8. The apparatus of claim 7, further comprising:

and the loop detection unit is used for detecting whether a loop occurs to the current frame, and if so, performing global pose graph optimization to correct the positioning track of the object so as to eliminate the accumulated error.

9. The method of claim 8, wherein the objective function is:

min_(R，t){PP+∑||D||²+∑||I||²+∑||V||²}；

And displacement parameter

10. The method of claim 9, wherein the least squares are solved based on a sliding window, the sliding window containing input parameters required for the least squares calculation, and the error term of each least square, excluding the prior information, is provided by a value within the sliding window.

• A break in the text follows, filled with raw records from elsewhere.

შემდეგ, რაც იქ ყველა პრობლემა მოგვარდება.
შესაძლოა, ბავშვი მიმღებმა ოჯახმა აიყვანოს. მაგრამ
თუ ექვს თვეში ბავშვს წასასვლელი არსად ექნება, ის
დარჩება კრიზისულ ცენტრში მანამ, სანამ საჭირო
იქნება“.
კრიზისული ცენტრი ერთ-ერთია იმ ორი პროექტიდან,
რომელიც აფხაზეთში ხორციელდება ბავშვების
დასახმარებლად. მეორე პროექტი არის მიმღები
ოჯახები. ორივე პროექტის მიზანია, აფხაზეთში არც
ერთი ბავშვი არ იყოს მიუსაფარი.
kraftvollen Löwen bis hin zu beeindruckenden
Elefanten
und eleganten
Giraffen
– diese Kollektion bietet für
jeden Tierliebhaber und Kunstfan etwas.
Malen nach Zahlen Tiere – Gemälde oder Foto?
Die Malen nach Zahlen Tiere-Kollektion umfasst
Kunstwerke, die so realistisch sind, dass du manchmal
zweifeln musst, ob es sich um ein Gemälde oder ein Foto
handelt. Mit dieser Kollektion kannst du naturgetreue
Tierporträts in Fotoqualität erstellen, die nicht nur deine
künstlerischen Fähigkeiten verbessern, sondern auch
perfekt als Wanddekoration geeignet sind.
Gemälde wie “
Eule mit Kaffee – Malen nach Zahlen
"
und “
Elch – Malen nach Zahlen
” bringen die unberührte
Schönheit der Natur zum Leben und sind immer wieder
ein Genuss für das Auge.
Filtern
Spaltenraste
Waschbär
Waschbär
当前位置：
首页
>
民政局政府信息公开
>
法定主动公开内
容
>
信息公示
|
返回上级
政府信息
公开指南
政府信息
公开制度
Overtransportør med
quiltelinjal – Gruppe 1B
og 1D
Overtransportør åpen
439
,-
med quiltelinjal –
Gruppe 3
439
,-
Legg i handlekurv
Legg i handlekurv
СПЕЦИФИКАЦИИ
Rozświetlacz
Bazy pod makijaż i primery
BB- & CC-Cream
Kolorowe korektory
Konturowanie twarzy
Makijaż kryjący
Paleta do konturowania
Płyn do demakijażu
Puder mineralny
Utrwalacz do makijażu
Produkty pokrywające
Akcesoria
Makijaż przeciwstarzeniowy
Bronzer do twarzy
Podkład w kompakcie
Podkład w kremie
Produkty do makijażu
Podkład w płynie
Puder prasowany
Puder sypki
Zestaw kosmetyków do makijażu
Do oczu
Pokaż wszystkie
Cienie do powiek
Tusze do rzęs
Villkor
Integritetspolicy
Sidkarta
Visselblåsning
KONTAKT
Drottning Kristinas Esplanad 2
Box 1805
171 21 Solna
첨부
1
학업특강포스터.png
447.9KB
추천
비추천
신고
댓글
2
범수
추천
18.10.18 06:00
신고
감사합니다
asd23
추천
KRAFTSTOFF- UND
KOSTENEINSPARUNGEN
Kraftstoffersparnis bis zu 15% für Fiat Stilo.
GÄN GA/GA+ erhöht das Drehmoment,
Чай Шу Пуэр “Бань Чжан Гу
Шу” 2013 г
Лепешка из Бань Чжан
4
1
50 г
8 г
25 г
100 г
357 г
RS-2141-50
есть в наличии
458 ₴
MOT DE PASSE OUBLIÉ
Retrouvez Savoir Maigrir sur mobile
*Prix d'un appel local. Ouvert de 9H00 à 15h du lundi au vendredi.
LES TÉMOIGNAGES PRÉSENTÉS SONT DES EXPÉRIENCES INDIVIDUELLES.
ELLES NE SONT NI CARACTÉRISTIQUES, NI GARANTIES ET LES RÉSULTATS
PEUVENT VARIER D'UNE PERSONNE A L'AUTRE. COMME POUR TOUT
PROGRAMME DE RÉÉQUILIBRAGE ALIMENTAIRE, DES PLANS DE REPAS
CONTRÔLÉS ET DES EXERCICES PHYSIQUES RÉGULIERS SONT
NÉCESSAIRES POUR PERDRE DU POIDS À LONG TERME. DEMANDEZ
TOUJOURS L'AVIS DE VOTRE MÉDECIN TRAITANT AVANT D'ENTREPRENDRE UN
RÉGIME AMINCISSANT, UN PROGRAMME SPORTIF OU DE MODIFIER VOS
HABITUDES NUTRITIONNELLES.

11. The method of claim 10, wherein determining the key frame in the RGB image is based on:

12. The method of claim 9,

D＝(T·P_j-P_i)·n_i

And displacement parameter

Is a motion parameter between two frames;

wherein,

of unit vectors of three-dimensional points after rigid body transformation of characteristic pointsPredicting value P is three-dimensional point obtained by pixel coordinate back projection of pinhole camera model,

and

are any two orthogonal bases of the tangent plane to which P corresponds.